-- Exercise objective --
From the entries, filter out every line that lacks "ventilated" and copy the rest.

-- Supplied data --

========================

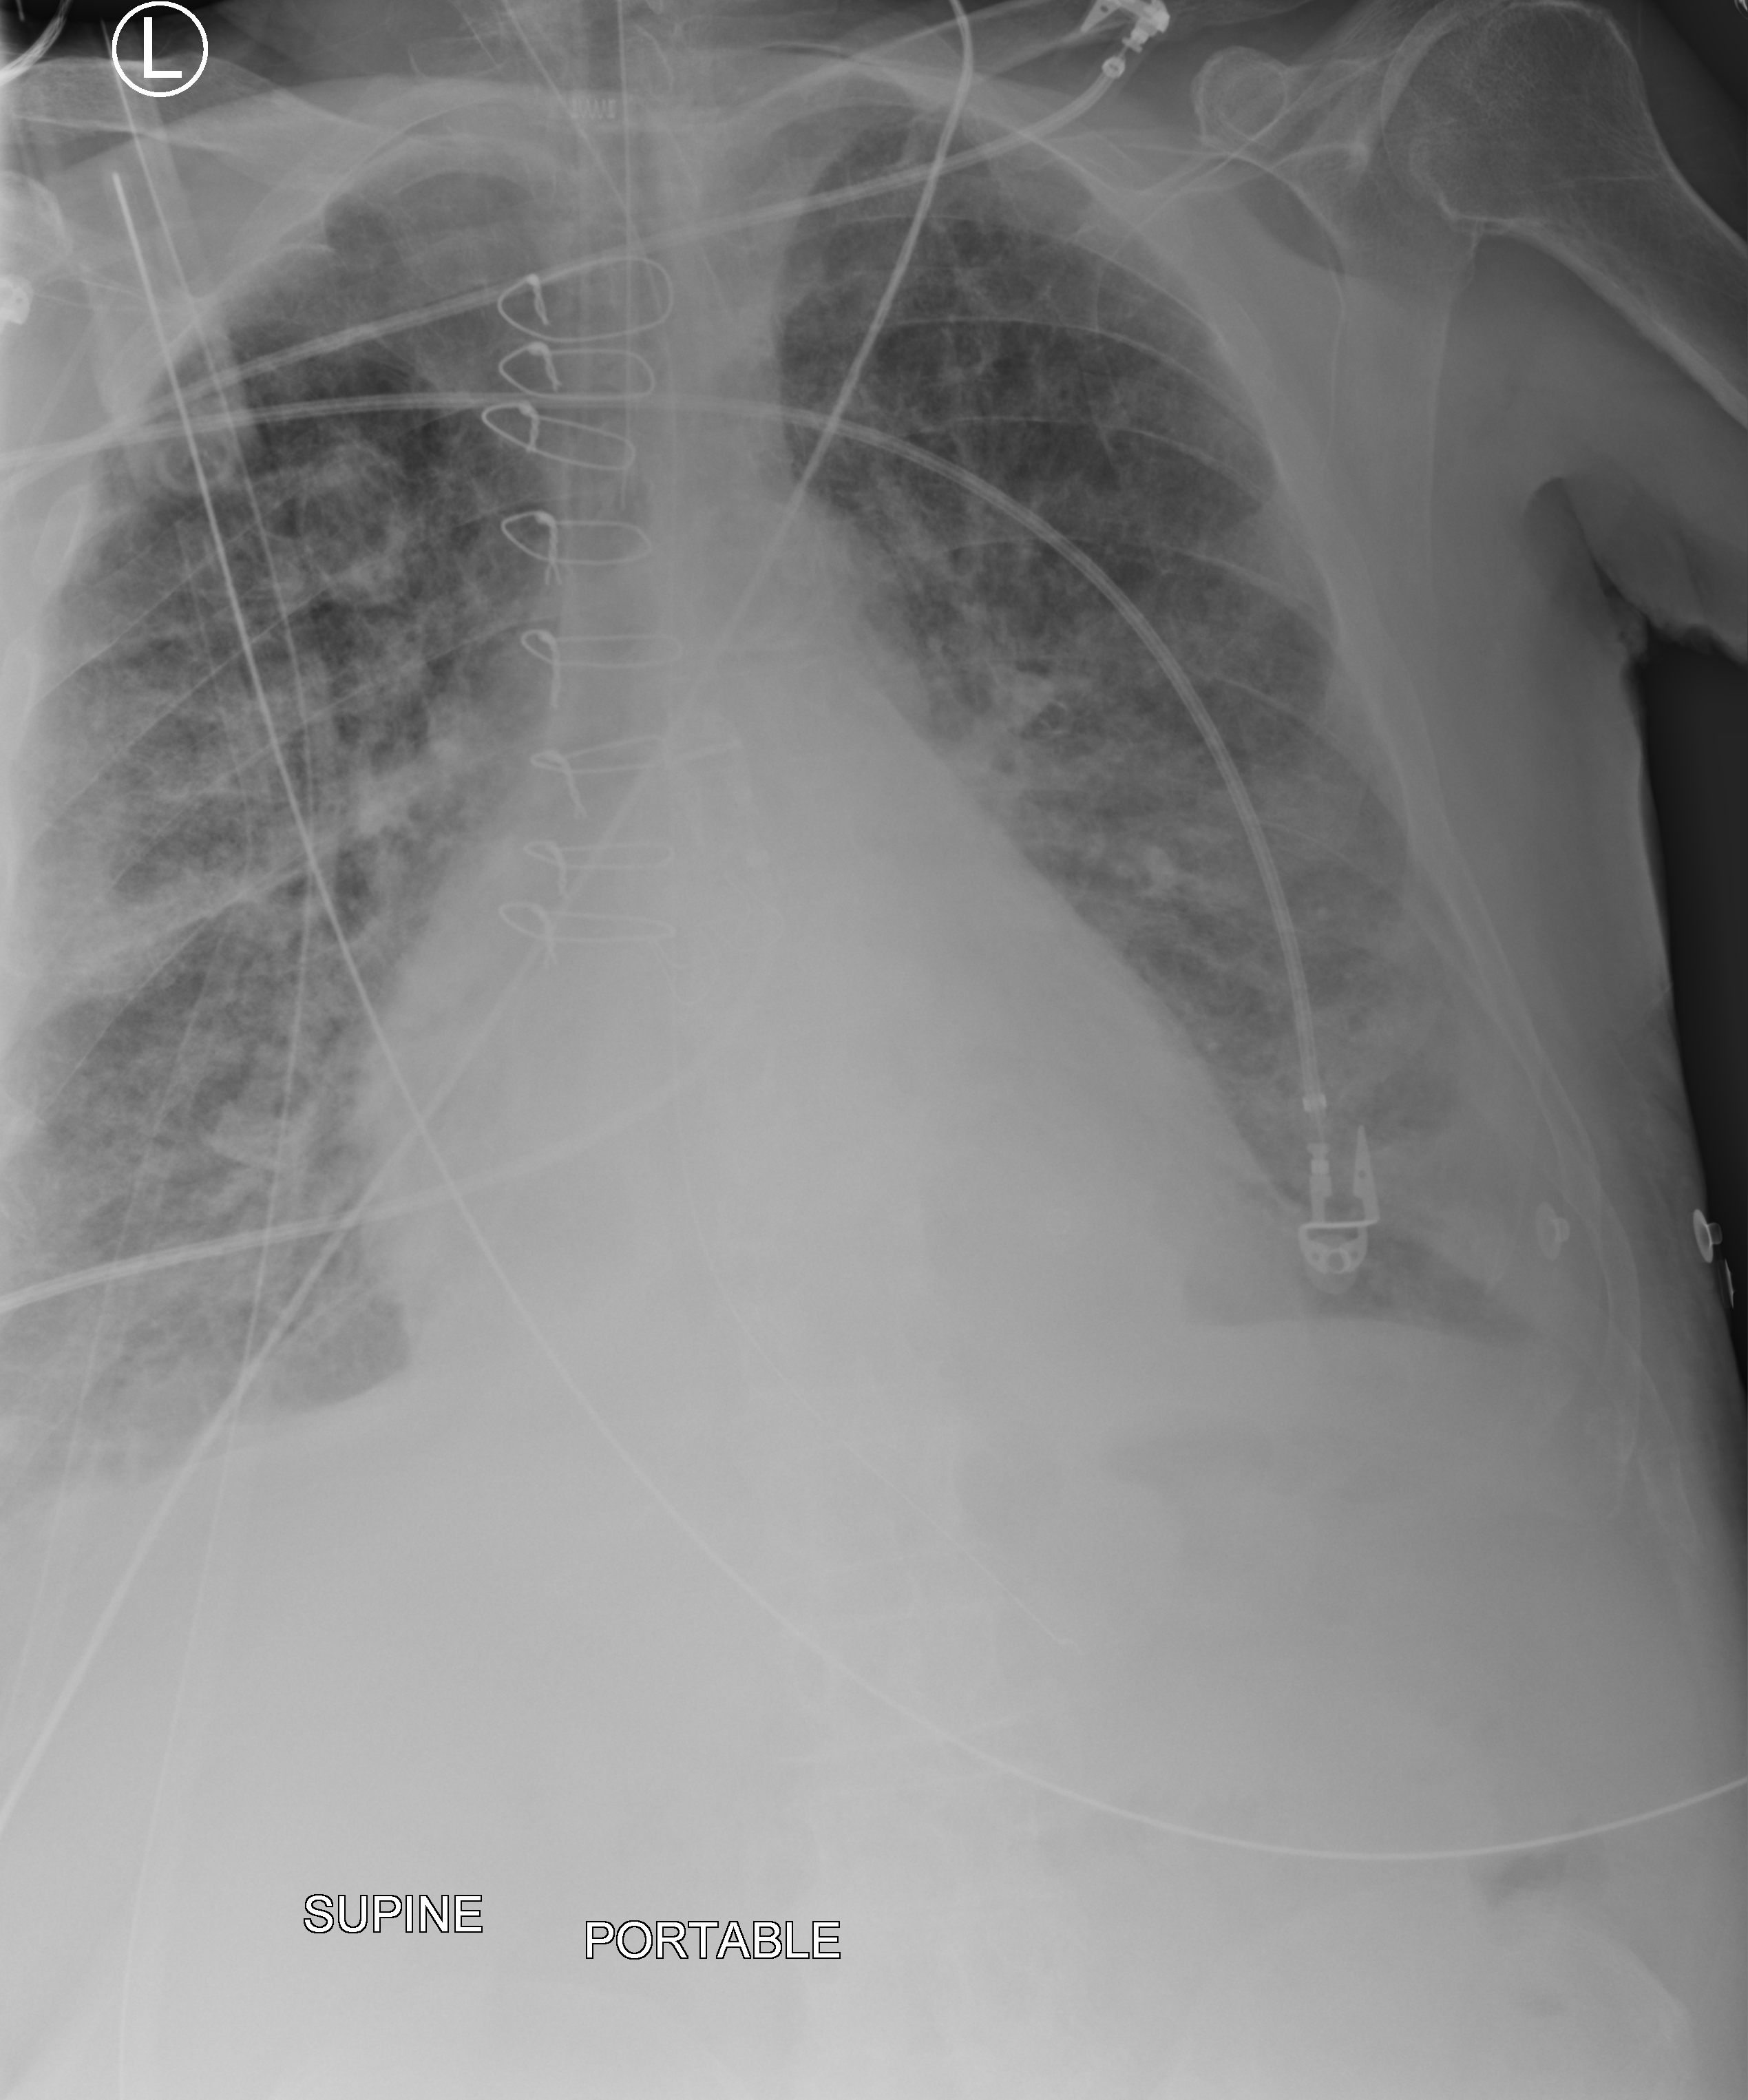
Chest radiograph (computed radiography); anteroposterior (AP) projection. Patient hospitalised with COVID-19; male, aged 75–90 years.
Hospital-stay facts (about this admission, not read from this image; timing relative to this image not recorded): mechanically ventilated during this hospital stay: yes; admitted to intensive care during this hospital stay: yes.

========================

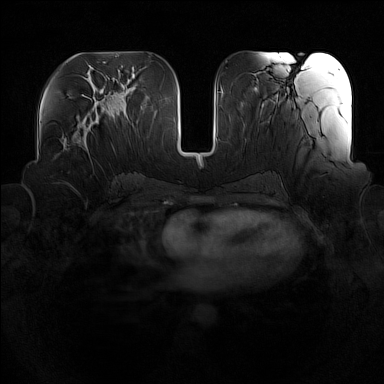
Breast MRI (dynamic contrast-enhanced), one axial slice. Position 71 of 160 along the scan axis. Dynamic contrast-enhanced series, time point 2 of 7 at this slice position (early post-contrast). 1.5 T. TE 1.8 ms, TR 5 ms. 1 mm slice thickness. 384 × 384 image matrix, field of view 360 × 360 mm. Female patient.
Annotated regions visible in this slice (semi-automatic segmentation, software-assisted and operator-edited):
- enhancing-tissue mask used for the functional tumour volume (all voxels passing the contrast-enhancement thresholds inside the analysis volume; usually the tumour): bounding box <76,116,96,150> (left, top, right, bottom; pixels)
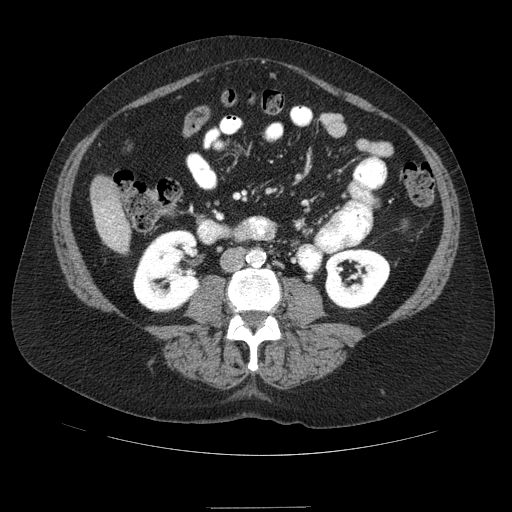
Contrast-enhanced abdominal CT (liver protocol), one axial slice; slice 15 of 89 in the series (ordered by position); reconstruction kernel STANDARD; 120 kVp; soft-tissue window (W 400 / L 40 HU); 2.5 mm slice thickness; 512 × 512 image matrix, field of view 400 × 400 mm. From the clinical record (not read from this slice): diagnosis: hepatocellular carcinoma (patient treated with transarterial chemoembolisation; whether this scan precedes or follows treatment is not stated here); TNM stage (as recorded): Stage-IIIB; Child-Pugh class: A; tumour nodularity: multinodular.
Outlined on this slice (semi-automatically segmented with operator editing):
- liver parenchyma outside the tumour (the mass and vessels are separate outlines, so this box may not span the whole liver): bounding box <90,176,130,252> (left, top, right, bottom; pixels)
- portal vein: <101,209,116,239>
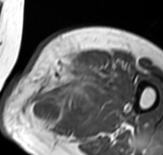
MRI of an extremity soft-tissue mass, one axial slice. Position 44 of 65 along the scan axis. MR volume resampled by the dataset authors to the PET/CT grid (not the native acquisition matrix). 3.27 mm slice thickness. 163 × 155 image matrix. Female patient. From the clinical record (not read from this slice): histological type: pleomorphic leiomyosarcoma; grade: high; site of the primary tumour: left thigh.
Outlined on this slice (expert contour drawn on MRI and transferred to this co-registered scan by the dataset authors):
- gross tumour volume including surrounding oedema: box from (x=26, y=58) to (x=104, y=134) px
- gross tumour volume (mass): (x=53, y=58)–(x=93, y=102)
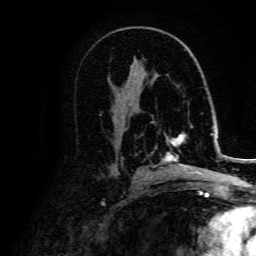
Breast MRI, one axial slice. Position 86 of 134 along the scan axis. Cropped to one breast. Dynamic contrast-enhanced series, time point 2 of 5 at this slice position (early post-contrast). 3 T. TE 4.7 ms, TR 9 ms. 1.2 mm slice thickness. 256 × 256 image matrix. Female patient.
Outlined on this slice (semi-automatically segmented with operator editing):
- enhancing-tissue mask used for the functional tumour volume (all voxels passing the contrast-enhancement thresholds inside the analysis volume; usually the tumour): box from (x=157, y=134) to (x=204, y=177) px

========================

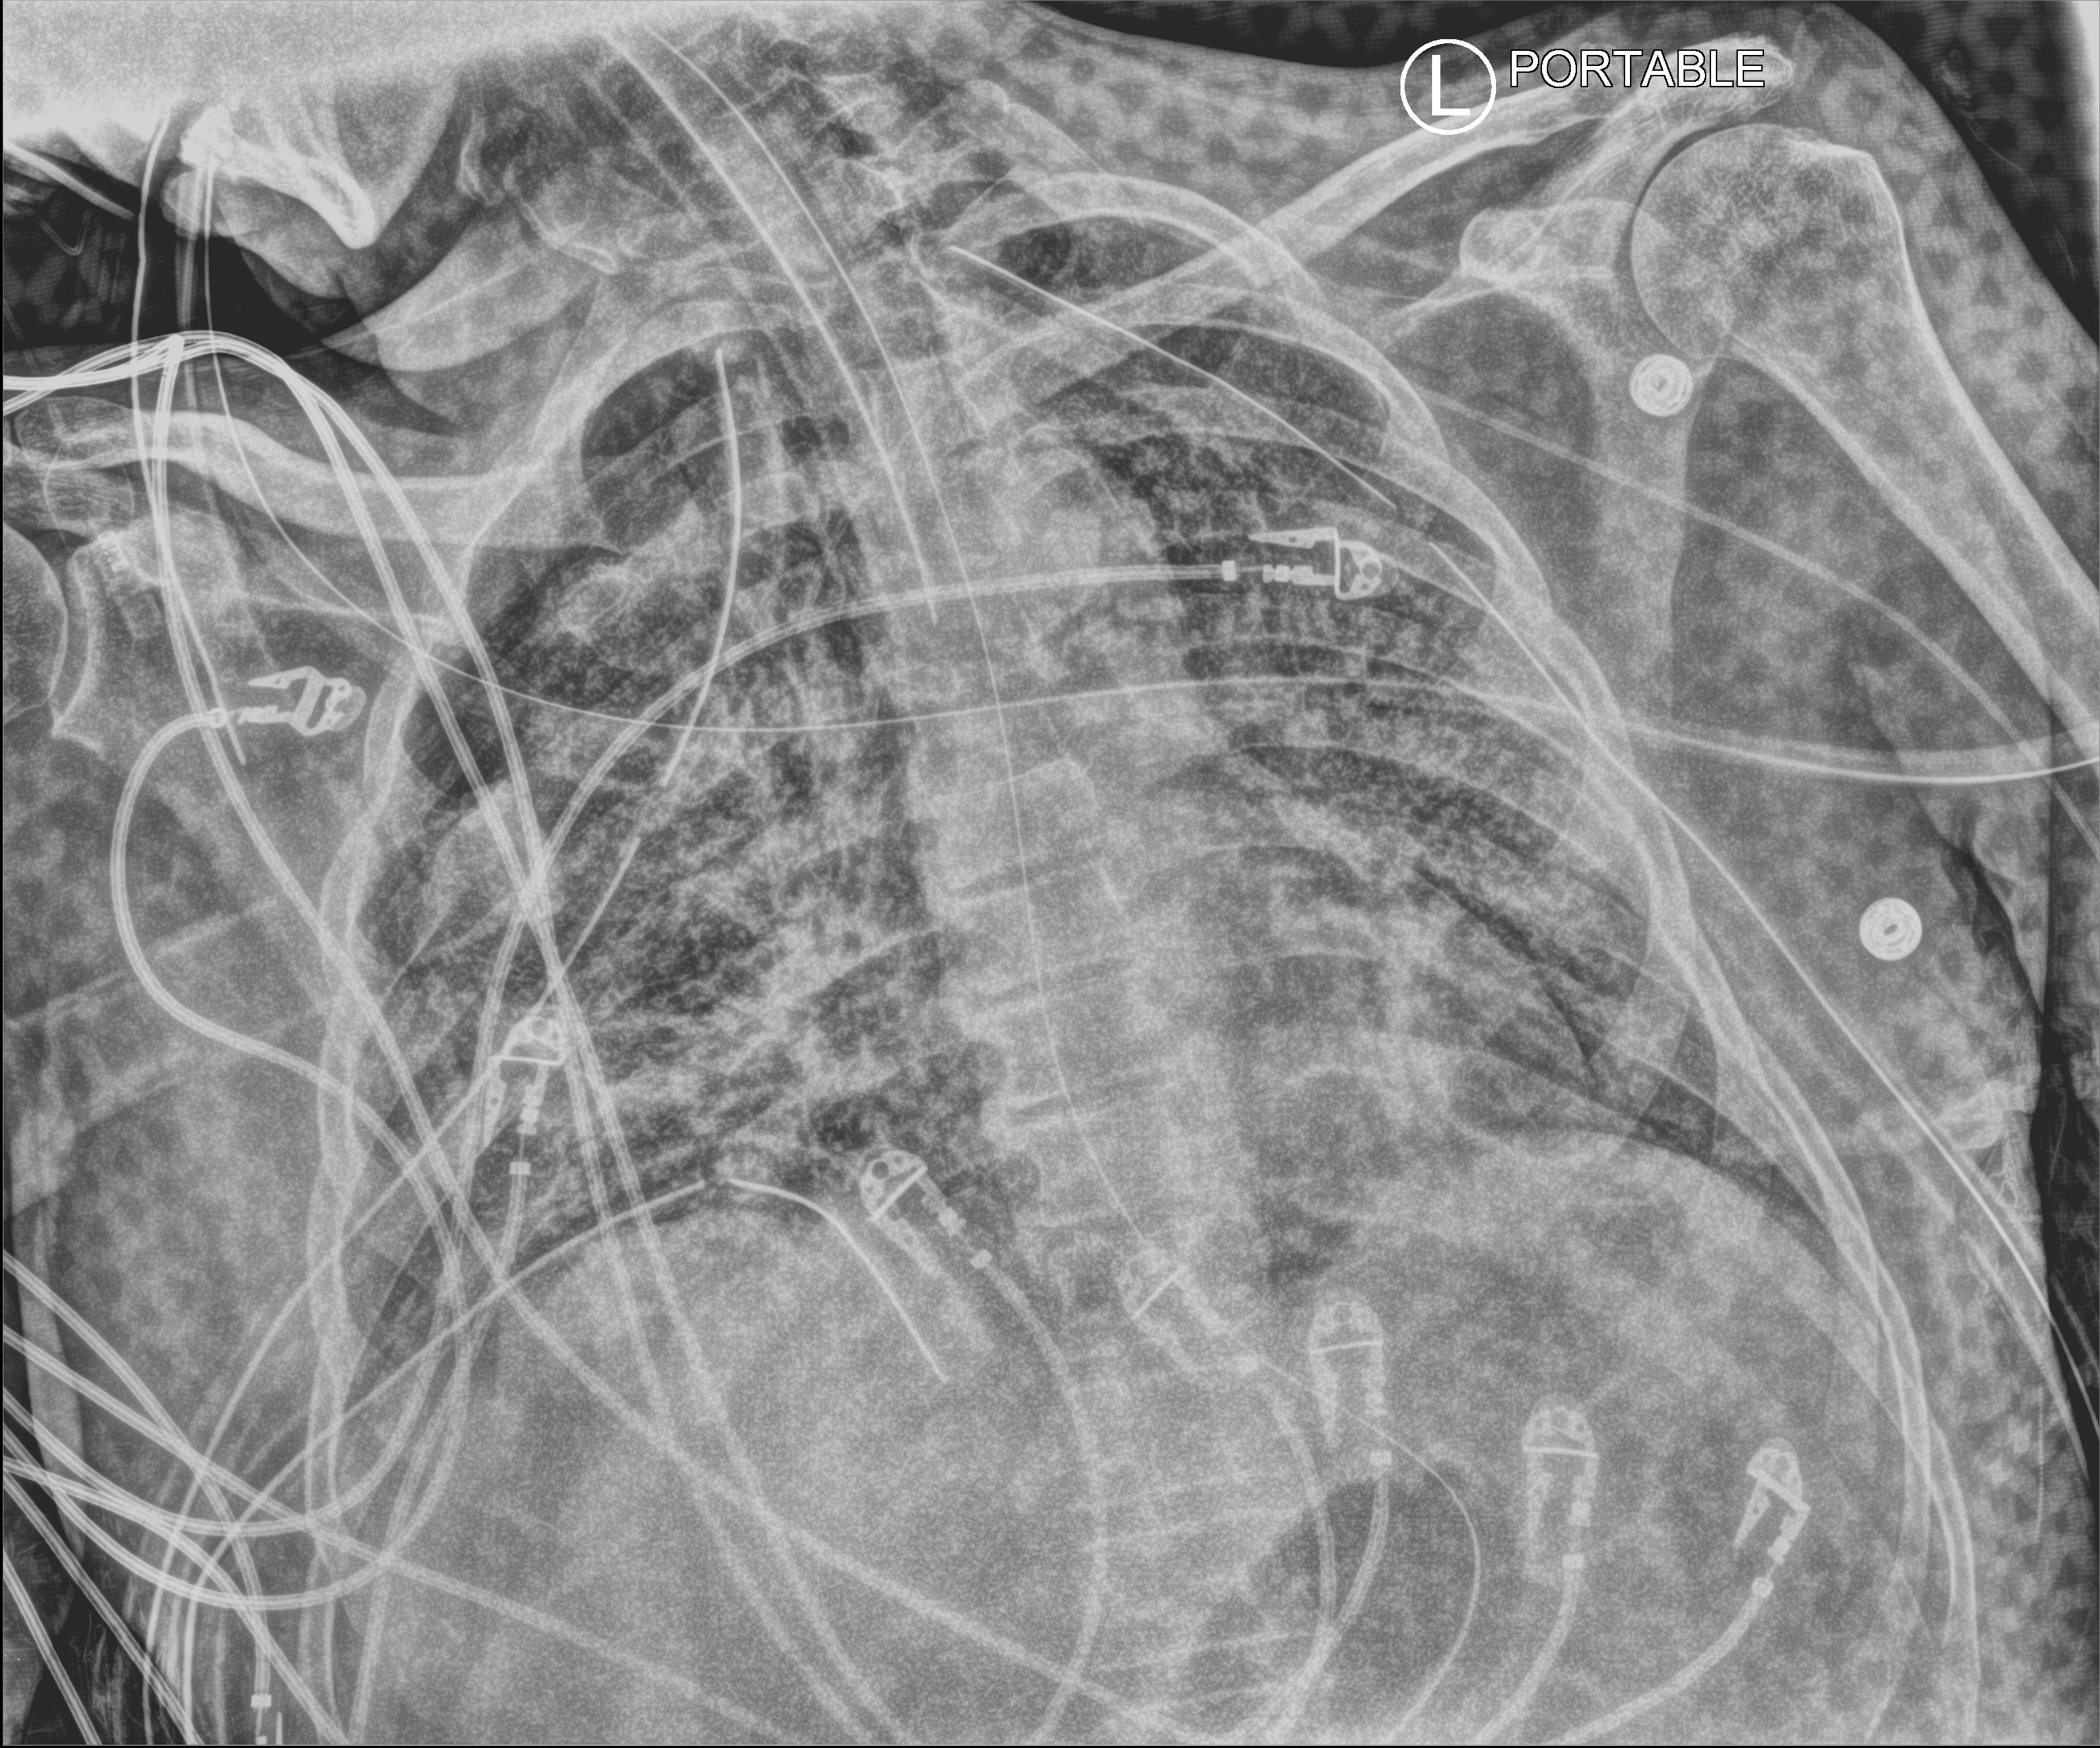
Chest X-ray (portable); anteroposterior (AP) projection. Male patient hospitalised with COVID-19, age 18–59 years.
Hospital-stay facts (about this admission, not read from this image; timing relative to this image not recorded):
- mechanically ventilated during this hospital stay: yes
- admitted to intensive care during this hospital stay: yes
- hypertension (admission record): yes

========================

-- Expected output --
Hospital-stay facts (about this admission, not read from this image; timing relative to this image not recorded): mechanically ventilated during this hospital stay: yes; admitted to intensive care during this hospital stay: yes.
- mechanically ventilated during this hospital stay: yes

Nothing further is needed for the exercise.